Note should also be made of Channel 4’s own production company ‘Film on four’ which soon became ‘FilmFour’ turning out some classic cinema such as ‘Trainspotting’, ‘Brassed Off’ and ‘Lock Stock and Two smoking barrels’. By July 2002 Channel 4 had regained power over its subsidiary and decided to return to commercial TV. With the introduction of public funding for British films through the new National Lottery something of a production boom occurred in the late 1990s, but only a few of these films found significant commercial success, and many went unreleased

There was no shortage of acting talent around at this time with actors like Ewan McGregor and Ralph Fiennes truly cutting their teeth. Directors to like Sam Mendes and Anthony Minghella began to come to the fore.

Damian Lewis




Ioan Gruffudd


21st Century

So what does the first decade of the 21st century hold for truly British Cinema – I would have to speculate rather depressingly.

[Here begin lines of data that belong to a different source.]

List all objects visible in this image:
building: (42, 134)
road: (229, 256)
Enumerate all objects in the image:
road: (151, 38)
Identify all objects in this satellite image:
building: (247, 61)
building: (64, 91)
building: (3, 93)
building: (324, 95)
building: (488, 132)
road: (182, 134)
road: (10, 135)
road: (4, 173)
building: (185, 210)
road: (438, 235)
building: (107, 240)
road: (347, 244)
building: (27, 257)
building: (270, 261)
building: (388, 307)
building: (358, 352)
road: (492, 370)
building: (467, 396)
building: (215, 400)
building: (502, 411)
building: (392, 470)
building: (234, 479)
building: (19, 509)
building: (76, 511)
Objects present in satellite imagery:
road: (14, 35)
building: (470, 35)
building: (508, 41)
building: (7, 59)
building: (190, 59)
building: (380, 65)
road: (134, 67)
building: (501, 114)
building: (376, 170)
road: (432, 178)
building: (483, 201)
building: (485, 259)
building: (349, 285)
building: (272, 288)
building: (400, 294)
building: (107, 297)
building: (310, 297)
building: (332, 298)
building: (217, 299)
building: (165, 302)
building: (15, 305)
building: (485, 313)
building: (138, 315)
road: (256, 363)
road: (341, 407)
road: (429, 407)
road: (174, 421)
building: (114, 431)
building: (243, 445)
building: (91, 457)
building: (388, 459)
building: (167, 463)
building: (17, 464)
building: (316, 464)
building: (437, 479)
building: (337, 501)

In terms of actors and actresses there are plenty still begin discovered and Jude Law, Clive Owen, Keira Knightly Christian Bale, Ioan Gruffudd and Damian Lewis carry the candle. In terms of quilt British film making Billy Elliott and Bend it like Beckham are two that would make it onto my short list.

The government needs to be serious about funding and plough a great deal more into the film industry and establish a quality British production company.

The turn of the new century also saw a revival of sorts of the British horror film, with The Hole, 28 Days Later, Dog Soldiers and the comedy Shaun of the Dead being among the more successful examples.